Data visualization images:
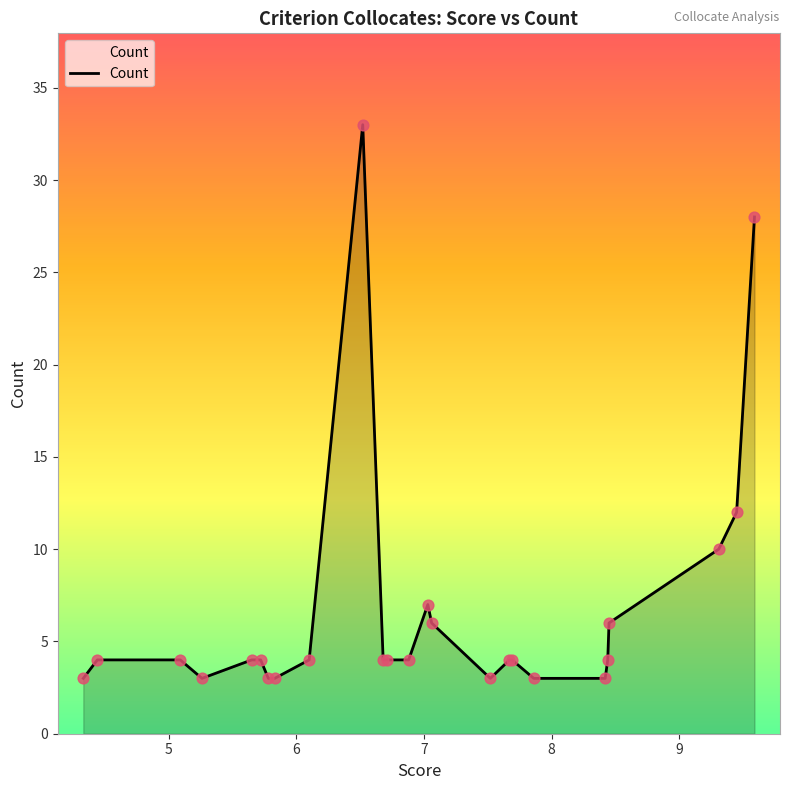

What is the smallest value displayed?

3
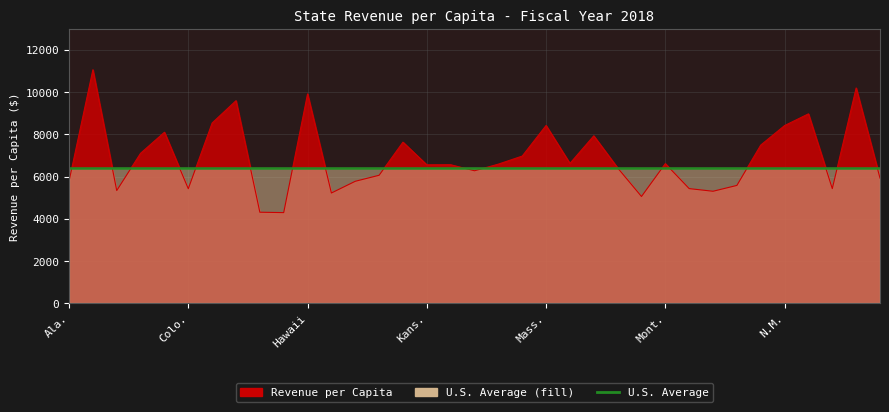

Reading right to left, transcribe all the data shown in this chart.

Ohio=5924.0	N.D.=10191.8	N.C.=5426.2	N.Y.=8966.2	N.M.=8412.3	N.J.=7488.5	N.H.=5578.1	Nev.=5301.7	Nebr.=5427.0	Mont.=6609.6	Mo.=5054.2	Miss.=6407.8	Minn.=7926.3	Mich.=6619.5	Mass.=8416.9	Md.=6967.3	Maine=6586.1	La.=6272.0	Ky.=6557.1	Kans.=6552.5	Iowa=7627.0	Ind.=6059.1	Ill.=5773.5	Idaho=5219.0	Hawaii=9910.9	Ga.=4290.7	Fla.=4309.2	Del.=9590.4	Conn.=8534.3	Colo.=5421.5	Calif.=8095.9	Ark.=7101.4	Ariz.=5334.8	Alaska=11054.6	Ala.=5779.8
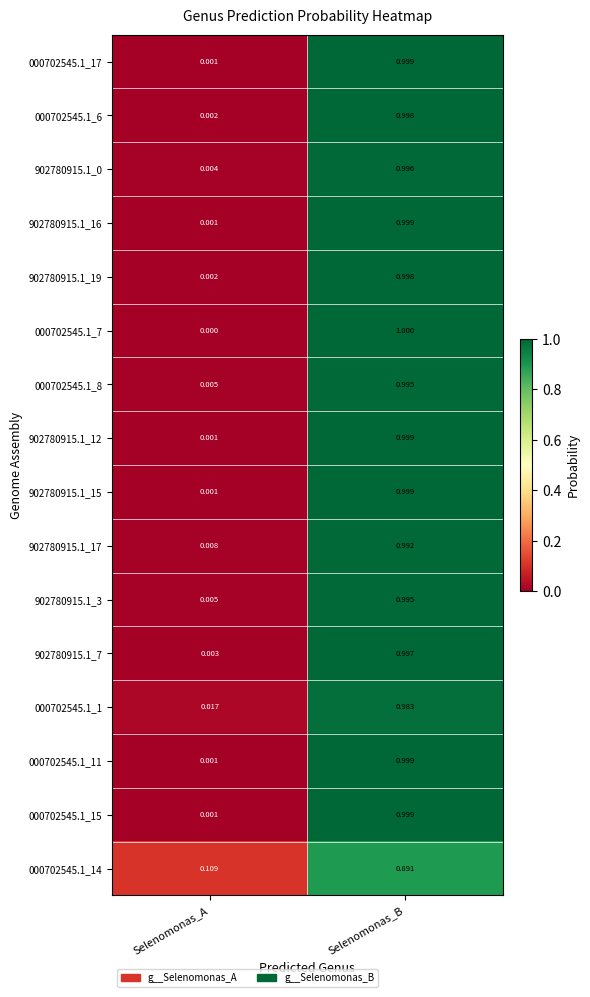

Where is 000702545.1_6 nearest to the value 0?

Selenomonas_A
--
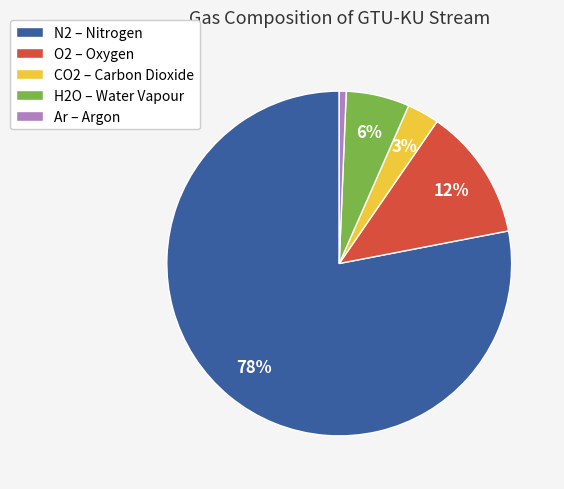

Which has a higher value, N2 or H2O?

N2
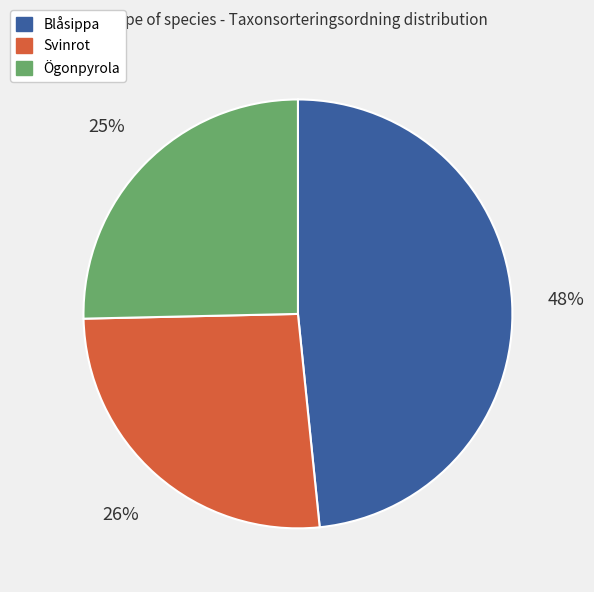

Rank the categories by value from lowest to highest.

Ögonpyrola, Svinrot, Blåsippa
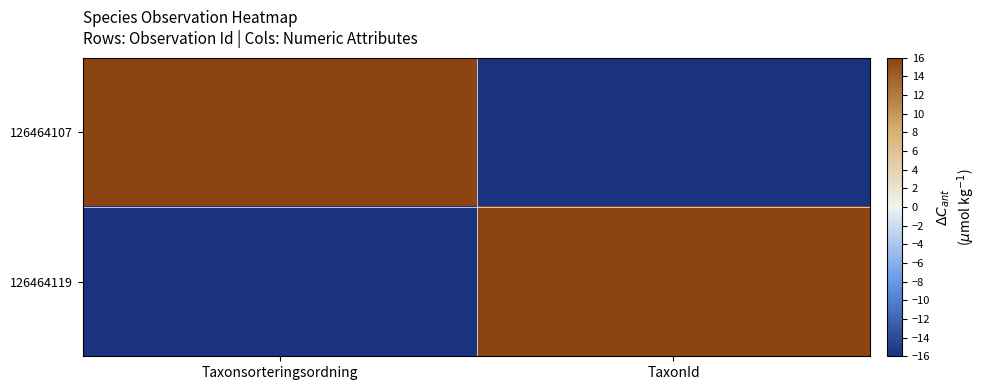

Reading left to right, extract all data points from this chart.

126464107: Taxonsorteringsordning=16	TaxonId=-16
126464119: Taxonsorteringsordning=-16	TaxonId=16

* _WHAT THIS TASK INVOLVES_
Can you copy everything from the line containing "What is the smallest value displayed?" down to the line containing "Where is 000702545.1_6", replacing "value" with "number" and changing nothing else? Leave the pictures out of your answer.

* _ANSWER_
What is the smallest number displayed?

3

Reading right to left, transcribe all the data shown in this chart.

Ohio=5924.0	N.D.=10191.8	N.C.=5426.2	N.Y.=8966.2	N.M.=8412.3	N.J.=7488.5	N.H.=5578.1	Nev.=5301.7	Nebr.=5427.0	Mont.=6609.6	Mo.=5054.2	Miss.=6407.8	Minn.=7926.3	Mich.=6619.5	Mass.=8416.9	Md.=6967.3	Maine=6586.1	La.=6272.0	Ky.=6557.1	Kans.=6552.5	Iowa=7627.0	Ind.=6059.1	Ill.=5773.5	Idaho=5219.0	Hawaii=9910.9	Ga.=4290.7	Fla.=4309.2	Del.=9590.4	Conn.=8534.3	Colo.=5421.5	Calif.=8095.9	Ark.=7101.4	Ariz.=5334.8	Alaska=11054.6	Ala.=5779.8

Where is 000702545.1_6 nearest to the number 0?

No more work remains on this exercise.